● Source data:
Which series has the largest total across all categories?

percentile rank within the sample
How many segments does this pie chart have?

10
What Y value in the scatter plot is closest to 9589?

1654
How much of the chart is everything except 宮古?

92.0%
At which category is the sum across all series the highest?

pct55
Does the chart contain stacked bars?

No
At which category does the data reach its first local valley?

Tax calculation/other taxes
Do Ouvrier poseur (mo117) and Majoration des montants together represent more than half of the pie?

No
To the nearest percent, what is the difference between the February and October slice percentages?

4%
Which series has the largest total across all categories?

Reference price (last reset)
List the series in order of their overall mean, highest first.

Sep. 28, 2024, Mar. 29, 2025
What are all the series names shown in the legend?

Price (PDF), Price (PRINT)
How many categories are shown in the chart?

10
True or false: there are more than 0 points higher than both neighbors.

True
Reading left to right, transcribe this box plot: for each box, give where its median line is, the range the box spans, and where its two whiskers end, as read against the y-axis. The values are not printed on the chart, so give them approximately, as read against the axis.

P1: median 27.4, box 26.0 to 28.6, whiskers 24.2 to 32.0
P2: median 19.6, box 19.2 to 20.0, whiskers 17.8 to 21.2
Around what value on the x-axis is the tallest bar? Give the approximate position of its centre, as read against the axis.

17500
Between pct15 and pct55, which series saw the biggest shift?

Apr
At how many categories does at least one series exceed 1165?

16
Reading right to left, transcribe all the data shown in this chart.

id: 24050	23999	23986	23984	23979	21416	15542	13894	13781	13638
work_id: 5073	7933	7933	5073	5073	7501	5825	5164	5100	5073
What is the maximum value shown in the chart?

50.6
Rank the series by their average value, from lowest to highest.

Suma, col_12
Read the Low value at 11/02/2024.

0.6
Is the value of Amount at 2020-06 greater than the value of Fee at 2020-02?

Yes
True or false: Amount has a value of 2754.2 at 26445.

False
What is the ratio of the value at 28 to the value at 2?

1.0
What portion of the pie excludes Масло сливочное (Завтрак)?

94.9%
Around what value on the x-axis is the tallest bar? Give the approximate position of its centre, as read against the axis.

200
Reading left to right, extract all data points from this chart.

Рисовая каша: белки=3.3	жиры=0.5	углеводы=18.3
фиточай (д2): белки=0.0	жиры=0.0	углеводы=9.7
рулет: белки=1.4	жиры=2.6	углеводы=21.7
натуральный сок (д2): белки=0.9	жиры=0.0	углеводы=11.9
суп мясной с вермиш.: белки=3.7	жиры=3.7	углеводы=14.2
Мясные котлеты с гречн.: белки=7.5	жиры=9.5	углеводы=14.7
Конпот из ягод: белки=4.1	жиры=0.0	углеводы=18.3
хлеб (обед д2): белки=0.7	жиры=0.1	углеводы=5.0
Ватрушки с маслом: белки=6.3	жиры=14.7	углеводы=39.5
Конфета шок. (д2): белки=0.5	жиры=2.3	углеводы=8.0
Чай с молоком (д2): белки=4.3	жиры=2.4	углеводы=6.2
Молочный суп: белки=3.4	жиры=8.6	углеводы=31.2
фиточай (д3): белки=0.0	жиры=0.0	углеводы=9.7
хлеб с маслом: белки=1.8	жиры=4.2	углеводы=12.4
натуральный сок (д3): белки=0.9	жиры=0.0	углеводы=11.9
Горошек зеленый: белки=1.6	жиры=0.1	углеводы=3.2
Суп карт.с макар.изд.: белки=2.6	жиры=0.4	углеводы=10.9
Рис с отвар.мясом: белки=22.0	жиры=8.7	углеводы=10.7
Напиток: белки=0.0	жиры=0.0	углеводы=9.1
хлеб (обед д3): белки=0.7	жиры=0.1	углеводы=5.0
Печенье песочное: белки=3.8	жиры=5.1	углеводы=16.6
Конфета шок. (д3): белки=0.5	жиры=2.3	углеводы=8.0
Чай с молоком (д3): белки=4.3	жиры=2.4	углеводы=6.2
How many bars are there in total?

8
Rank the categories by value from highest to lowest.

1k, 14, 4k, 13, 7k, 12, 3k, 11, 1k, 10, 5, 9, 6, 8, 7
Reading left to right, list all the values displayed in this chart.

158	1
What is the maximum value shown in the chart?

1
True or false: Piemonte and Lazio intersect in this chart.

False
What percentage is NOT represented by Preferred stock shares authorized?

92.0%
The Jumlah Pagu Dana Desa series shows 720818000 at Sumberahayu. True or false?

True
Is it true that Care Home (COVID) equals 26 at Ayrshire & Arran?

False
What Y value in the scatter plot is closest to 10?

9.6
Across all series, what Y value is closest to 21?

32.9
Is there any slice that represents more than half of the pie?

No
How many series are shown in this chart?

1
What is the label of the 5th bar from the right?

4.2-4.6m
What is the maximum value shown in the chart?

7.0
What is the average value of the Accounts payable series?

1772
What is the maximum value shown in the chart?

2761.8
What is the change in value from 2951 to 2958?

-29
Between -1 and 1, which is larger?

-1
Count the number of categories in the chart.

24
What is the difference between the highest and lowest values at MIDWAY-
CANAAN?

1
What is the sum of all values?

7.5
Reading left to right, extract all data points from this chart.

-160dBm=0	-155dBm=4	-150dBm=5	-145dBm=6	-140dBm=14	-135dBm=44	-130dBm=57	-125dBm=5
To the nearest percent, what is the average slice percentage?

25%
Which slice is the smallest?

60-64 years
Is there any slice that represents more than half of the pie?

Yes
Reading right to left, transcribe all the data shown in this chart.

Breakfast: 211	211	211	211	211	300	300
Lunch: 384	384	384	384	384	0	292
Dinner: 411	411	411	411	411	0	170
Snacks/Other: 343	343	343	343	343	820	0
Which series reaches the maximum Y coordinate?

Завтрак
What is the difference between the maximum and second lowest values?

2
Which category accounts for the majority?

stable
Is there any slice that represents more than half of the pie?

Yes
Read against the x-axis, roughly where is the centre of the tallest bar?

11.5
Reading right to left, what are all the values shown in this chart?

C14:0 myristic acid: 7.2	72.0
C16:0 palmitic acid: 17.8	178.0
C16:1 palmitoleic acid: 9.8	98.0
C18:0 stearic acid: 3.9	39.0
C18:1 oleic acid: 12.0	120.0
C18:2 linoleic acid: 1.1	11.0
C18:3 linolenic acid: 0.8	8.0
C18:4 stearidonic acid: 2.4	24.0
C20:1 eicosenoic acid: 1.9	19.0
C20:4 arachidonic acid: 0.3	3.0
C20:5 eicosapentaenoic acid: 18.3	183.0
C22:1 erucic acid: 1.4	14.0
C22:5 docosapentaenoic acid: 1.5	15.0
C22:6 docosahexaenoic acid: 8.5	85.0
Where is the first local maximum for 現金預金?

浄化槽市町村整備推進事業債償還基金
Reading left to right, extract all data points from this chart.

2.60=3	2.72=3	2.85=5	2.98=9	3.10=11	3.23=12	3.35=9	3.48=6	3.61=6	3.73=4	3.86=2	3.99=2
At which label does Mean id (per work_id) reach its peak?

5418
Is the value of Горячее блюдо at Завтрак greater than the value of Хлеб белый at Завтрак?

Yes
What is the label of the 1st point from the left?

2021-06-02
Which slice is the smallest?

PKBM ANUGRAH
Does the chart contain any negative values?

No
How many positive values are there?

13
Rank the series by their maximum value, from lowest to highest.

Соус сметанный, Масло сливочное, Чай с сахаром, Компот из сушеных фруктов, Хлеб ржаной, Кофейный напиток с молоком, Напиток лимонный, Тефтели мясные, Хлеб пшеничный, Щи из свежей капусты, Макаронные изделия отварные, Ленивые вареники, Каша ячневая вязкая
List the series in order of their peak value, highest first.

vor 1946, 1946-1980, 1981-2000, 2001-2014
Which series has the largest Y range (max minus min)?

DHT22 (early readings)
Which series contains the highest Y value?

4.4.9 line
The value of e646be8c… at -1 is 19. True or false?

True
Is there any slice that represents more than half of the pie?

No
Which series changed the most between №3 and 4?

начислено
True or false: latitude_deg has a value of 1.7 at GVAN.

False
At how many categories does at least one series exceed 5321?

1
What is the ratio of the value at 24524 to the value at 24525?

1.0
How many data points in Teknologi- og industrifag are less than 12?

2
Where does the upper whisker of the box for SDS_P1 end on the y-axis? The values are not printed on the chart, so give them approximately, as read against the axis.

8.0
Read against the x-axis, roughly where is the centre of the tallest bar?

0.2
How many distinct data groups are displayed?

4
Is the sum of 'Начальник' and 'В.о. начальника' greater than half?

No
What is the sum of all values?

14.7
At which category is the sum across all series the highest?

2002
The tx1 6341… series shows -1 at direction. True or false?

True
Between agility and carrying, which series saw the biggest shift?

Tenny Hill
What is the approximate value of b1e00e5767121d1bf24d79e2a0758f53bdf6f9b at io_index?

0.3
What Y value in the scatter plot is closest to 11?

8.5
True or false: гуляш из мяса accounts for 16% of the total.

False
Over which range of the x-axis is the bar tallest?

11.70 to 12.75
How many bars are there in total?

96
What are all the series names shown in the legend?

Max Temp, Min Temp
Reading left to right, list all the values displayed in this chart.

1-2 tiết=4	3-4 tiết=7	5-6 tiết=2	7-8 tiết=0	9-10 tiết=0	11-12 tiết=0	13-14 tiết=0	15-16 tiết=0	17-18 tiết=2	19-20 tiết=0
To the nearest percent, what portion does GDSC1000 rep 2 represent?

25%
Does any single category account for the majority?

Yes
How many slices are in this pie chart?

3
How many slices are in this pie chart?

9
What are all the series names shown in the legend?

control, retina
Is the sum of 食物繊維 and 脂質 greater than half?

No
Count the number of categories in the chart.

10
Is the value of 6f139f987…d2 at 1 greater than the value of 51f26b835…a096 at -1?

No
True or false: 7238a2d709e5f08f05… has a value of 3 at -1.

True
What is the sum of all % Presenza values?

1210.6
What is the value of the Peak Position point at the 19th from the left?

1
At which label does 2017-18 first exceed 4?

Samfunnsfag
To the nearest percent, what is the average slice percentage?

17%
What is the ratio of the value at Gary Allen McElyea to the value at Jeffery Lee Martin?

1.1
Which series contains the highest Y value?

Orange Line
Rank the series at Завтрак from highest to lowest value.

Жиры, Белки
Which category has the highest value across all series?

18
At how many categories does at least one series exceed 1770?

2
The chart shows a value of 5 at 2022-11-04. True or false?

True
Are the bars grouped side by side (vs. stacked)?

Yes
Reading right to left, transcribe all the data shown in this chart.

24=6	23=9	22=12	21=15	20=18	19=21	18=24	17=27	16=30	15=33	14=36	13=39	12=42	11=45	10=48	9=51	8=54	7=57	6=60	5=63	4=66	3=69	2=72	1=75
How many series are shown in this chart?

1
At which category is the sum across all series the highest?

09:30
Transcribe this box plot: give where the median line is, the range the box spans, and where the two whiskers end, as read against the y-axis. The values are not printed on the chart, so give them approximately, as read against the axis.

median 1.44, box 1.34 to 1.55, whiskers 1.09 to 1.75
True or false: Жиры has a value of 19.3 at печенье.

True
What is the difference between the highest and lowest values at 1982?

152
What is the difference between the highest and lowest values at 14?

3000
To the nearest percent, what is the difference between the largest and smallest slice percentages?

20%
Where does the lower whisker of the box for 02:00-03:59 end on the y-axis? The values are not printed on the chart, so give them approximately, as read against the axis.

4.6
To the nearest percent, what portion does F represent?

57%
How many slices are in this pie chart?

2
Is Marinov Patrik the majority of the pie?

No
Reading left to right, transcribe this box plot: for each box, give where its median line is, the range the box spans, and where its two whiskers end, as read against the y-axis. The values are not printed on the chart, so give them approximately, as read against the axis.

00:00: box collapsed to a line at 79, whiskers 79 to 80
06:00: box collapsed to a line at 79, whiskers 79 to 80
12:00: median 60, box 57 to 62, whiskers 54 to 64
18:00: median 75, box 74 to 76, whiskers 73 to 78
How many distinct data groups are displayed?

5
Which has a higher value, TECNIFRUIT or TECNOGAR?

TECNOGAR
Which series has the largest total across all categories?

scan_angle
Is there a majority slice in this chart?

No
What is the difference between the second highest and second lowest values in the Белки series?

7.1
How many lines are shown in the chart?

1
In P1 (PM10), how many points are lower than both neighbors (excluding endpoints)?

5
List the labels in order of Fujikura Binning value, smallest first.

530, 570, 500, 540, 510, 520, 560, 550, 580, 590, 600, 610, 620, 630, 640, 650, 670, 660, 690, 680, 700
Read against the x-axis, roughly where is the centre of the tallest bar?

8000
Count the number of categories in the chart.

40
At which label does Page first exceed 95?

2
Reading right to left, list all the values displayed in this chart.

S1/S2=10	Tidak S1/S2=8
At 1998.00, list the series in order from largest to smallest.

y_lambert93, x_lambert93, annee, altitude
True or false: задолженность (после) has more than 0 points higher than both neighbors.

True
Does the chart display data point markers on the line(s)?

● TASK OBJECTIVE:
Pick out each line of the records that contains the word "bars" and copy it out. Only matches with the same capitalization count.

● ANSWER TO THIS EXERCISE:
Does the chart contain stacked bars?
How many bars are there in total?
How many bars are there in total?
Are the bars grouped side by side (vs. stacked)?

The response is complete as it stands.